Work order 1 =>
In the pneumatic railway article, to whom were creditors told to submit their claims against the remaining assets?
Work order 2 =>
Summarize the pneumatic railway article in two sentences.

[[ Text shown open ]]

Part four of a five part series.

Download all five parts as a Kindle eBook from Amazon today or read part one here.


Closure

Although the railway was formally closed down in February, its ghostly echoes lived on as it had left behind a fair amount of detritus to clear up.

At the end of 1871, the Official Liquidators of the company issued a notice that any creditors wanting to make a claim against the remaining assets had until the following month to submit their claims to John Parsons, a solicitor in Victoria Street[23].

The Waterloo and Whitehall was now just a failed memory, but the notion of the pneumatic railway itself did not die with it. Indeed, there were several more proposals for such railways in London, but none of them got any further than the occasional newspaper article.

One of the more notable proposals though was by the undaunted Mr Ranmell who came back with the South Kensington Pneumatic Railway of 1877, which would have been a short branch line running from South Kensington railway station up to the Royal Albert Hall.

The railway would have followed the route of the current pedestrian subway that was later constructed in 1855, with a station just outside the Science Museum, and the terminus by the Hall itself.

Despite warm approvals in the press, and apparent support from the Metropolitan Railway, the scheme vanished leaving barely a trace of its existence save drawings occasionally sold as curios by antique map dealers.

Proposed railway between South Kensington and the Royal Albert Hall

An attempt to build a pneumatic railway in Mersey[24] got as far as constructing the tunnel – but they chose an alternative form of locomotion.

[[ Text shown closed ]]
[[ Recorded information open ]]

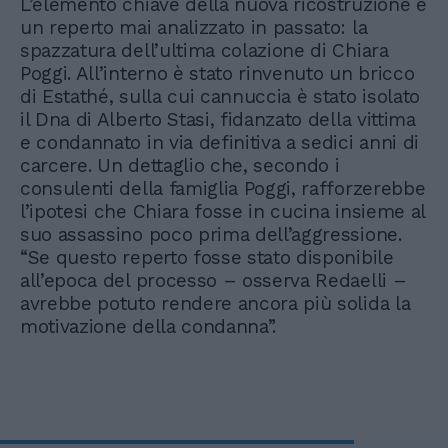
L’elemento chiave della nuova ricostruzione è
un reperto mai analizzato in passato: la
spazzatura dell’ultima colazione di Chiara
Poggi. All’interno è stato rinvenuto un bricco
di Estathé, sulla cui cannuccia è stato isolato
il Dna di Alberto Stasi, fidanzato della vittima
e condannato in via definitiva a sedici anni di
carcere. Un dettaglio che, secondo i
consulenti della famiglia Poggi, rafforzerebbe
l’ipotesi che Chiara fosse in cucina insieme al
suo assassino poco prima dell’aggressione.
“Se questo reperto fosse stato disponibile
all’epoca del processo – osserva Redaelli –
avrebbe potuto rendere ancora più solida la
motivazione della condanna”.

[[ Recorded information closed ]]

Your solution 1 =>
John Parsons, a solicitor in Victoria Street.

Your solution 2 =>
After the Waterloo and Whitehall railway closed in February, its Official Liquidators gave creditors until the following month to submit claims, and several more pneumatic railway proposals for London appeared, though none got further than the occasional newspaper article. Mr Ranmell's 1877 South Kensington Pneumatic Railway to the Royal Albert Hall won warm press approval yet vanished, and an attempt in Mersey got as far as building a tunnel but chose an alternative form of locomotion.